Study finds a retired person’s risk of death is dramatically lowered if they take part in such groups

Taking part in social activities such as book clubs or church groups after retirement makes people live longer and appears to be as important to health as exercise, according to new research.

A retired person’s risk of death is dramatically lowered if they take part in such groups in the first few years after stopping working, the study found – suggesting that future retirees should pay as much attention to keeping active socially as they do to planning their finances and maintaining their physical health.

Researchers at the University of Queensland in Australia tracked the health of more than 400 over-50s living in England for six years after they retired, comparing their results with people of a similar age who were still working. They found that every social group membership people lost after retirement resulted in a 10 per cent drop in their quality of life rating six years later.

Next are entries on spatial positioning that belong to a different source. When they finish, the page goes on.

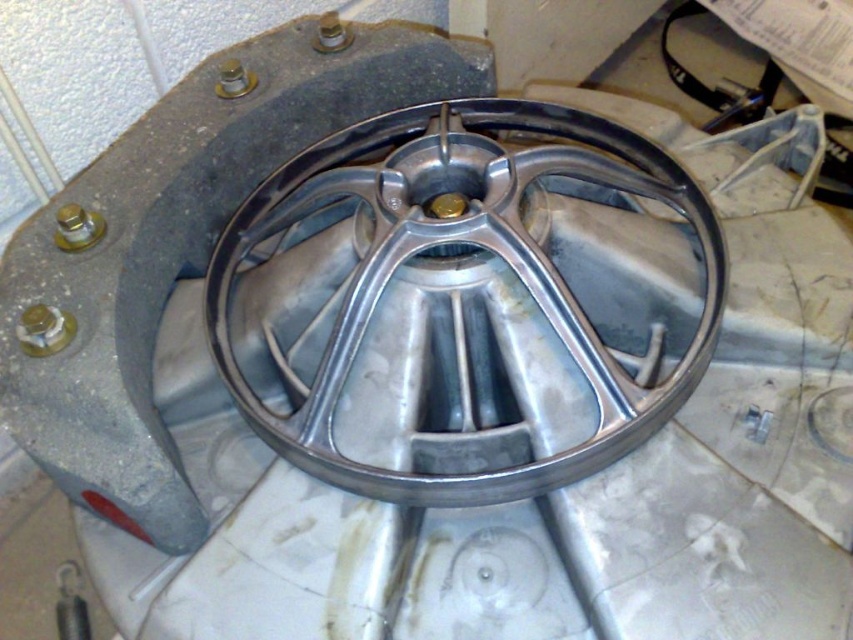
Does point (550, 268) come closer to viewer compared to point (91, 212)?

That is True.

Can you confirm if polished silver rim at center is positioned below matte gold bolt at upper left?

Yes, polished silver rim at center is below matte gold bolt at upper left.

The width and height of the screenshot is (853, 640). Identify the location of polished silver rim at center. (486, 248).

Is point (73, 218) behind point (460, 198)?

Yes, point (73, 218) is behind point (460, 198).

The width and height of the screenshot is (853, 640). I want to click on matte gold bolt at upper left, so click(x=77, y=227).

Is matte silver bolt at upper left to the left of matte gold bolt at upper left from the viewer's perspective?

Correct, you'll find matte silver bolt at upper left to the left of matte gold bolt at upper left.

Looking at this image, between matte silver bolt at upper left and matte gold bolt at upper left, which one appears on the right side from the viewer's perspective?

matte gold bolt at upper left

Who is more forward, (55, 317) or (94, 218)?

Point (55, 317) is more forward.

In order to click on matte silver bolt at upper left in this screenshot , I will do [44, 330].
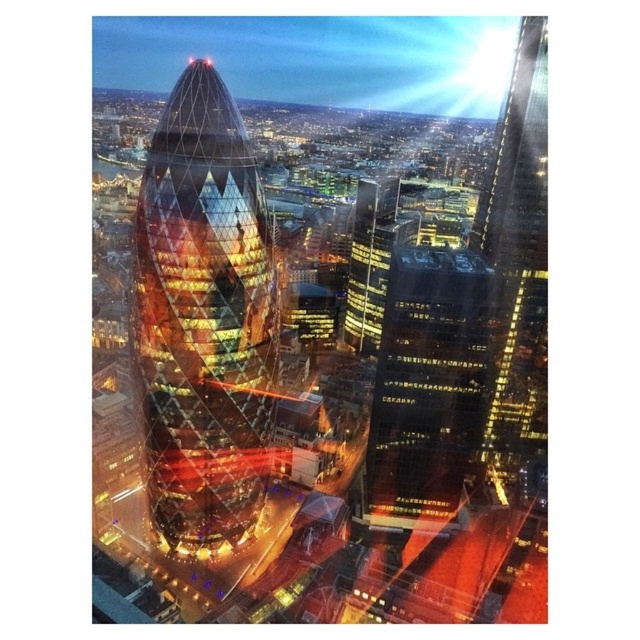
Question: Is glassy reflective skyscraper at center above glassy skyscraper at right?

Choices:
 (A) no
 (B) yes

Answer: (A)

Question: Which of the following is the closest to the observer?

Choices:
 (A) glassy skyscraper at upper right
 (B) glassy reflective building at center
 (C) glassy reflective skyscraper at center

Answer: (B)

Question: Which point is farther to the camera?

Choices:
 (A) (397, 228)
 (B) (534, 92)
 (C) (412, 310)
 (D) (212, 257)

Answer: (A)

Question: Which of these objects is positioned farthest from the glassy reflective skyscraper at center?

Choices:
 (A) shiny glass tower at center
 (B) glassy skyscraper at right
 (C) glassy reflective building at center
 (D) glassy skyscraper at upper right

Answer: (C)

Question: Does glassy reflective building at center have a larger size compared to glassy skyscraper at right?

Choices:
 (A) yes
 (B) no

Answer: (A)

Question: Is shiny glass tower at center smaller than glassy reflective skyscraper at center?

Choices:
 (A) yes
 (B) no

Answer: (B)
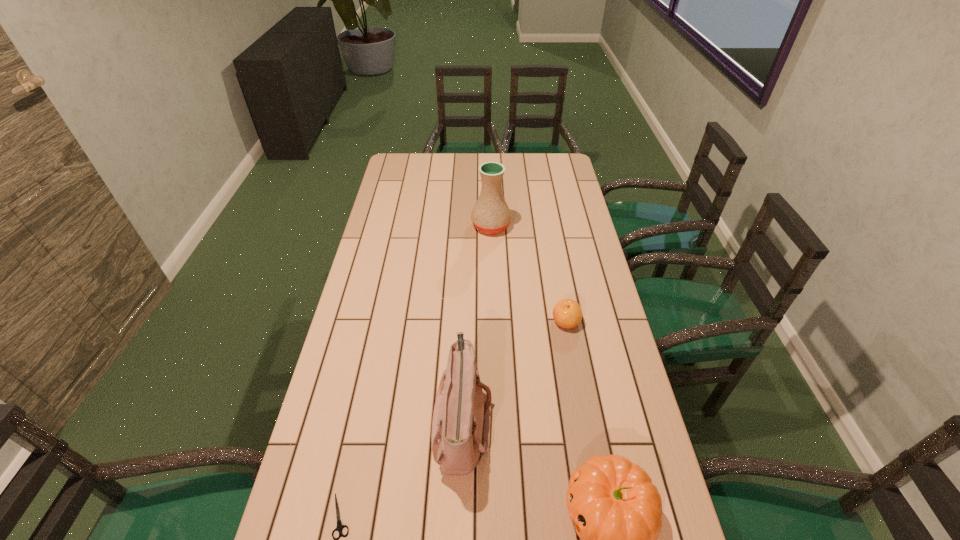
The width and height of the screenshot is (960, 540). I want to click on the tallest object, so click(491, 214).

The image size is (960, 540). Identify the location of pottery. (491, 214).

Identify the location of shoulder bag. The width and height of the screenshot is (960, 540). (461, 421).

Identify the location of the fourth tallest object. The image size is (960, 540). [567, 313].

The height and width of the screenshot is (540, 960). I want to click on clementine, so click(x=567, y=313).

In order to click on free space located 0.060m on the left of the pottery in this screenshot , I will do `click(456, 226)`.

Identify the location of vacant region located on the front pocket of the fourth shortest object. This screenshot has height=540, width=960. click(628, 421).

The height and width of the screenshot is (540, 960). Find the location of `free space located 0.170m on the front of the clementine`. free space located 0.170m on the front of the clementine is located at coordinates (576, 380).

Identify the location of object positioned at the right edge. (567, 313).

Where is `vacant space at the far edge of the desktop`? The height and width of the screenshot is (540, 960). vacant space at the far edge of the desktop is located at coordinates (483, 153).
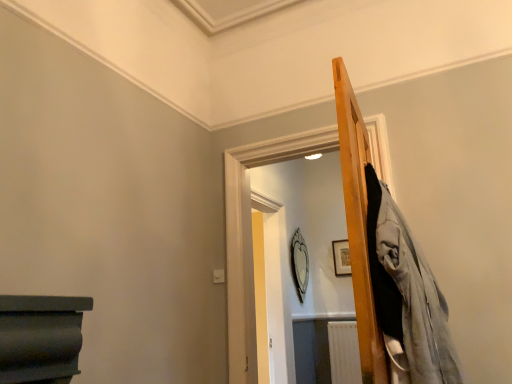
The height and width of the screenshot is (384, 512). What do you see at coordinates (341, 257) in the screenshot?
I see `wooden picture frame at upper right` at bounding box center [341, 257].

At what (x,y) coordinates should I click in order to perform the action: click on wooden picture frame at upper right. Please return your answer as a coordinate pair (x, y). This screenshot has width=512, height=384. Looking at the image, I should click on (341, 257).

Measure the distance between point (340,261) and camera.

4.67 meters.

Identify the location of silver metallic mirror at center. (298, 264).

Measure the distance between silver metallic mirror at center and camera.

They are 4.23 meters apart.

What is the approximate height of silver metallic mirror at center?

silver metallic mirror at center is 32.22 inches in height.

The height and width of the screenshot is (384, 512). Describe the element at coordinates (298, 264) in the screenshot. I see `silver metallic mirror at center` at that location.

Locate an element on the screen. wooden picture frame at upper right is located at coordinates (341, 257).

Which is more to the right, wooden picture frame at upper right or silver metallic mirror at center?

Positioned to the right is wooden picture frame at upper right.

Is the depth of wooden picture frame at upper right less than that of silver metallic mirror at center?

No.

Does point (346, 250) come behind point (298, 233)?

No, (346, 250) is closer to viewer.

From the image's perspective, which is above, wooden picture frame at upper right or silver metallic mirror at center?

wooden picture frame at upper right, from the image's perspective.

From a real-world perspective, between wooden picture frame at upper right and silver metallic mirror at center, who is vertically lower?

silver metallic mirror at center.

In terms of width, does wooden picture frame at upper right look wider or thinner when compared to silver metallic mirror at center?

Clearly, wooden picture frame at upper right has less width compared to silver metallic mirror at center.

Between wooden picture frame at upper right and silver metallic mirror at center, which one has more height?

silver metallic mirror at center is taller.

Consider the image. Considering the relative sizes of wooden picture frame at upper right and silver metallic mirror at center in the image provided, is wooden picture frame at upper right smaller than silver metallic mirror at center?

Yes.

Is silver metallic mirror at center located within wooden picture frame at upper right?

That's incorrect, silver metallic mirror at center is not inside wooden picture frame at upper right.

Are wooden picture frame at upper right and silver metallic mirror at center located far from each other?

If a person belonged to two social groups before retirement and kept this up over the following six years, their risk of death was just 2 per cent, the study found. However, the risk rose to 5 per cent if they gave up one membership and 12 per cent if they gave up membership of both. The researchers said social groups could be defined as anything which a person sees as “an important part of their identity”, from book clubs to church groups through to tennis club memberships or involvement in trade unions. “Retirement has an important bearing on health and quality of life because it typically involves relinquishing social group memberships that have been a key focus for people’s self-definition for years or decades,” they wrote.

The study also examined how changes in exercise levels after retirement affected a person’s risk of death – and found that the impact was the same as giving up membership of social groups. Those who exercised vigorously once a week before retirement and continued to do so afterwards had a 3 per cent risk of death, rising to 6 per cent if they exercised less than once a week and 11 per cent if they stopped altogether.

Responding to the findings, Anna Dixon, the chief executive of the Centre for Ageing Better, said social connections were “just as important as money and health” when it came to having a good later life. “We believe that everyone should have the opportunity to establish and maintain social connections – whether that is through living in an age-friendly community, engaging in fulfilling work or volunteering, or participating in other activities,” she added.

“Social connections are essential to everyone, but especially to people as they experience the major changes that are associated with later life.”

The research, which is the first time that the impact of social groups on health after retirement has been examined in detail, is published in the online journal BMJ Open. 

“Practical interventions should focus on helping retirees connect to groups and communities that are meaningful to them,” the researchers wrote.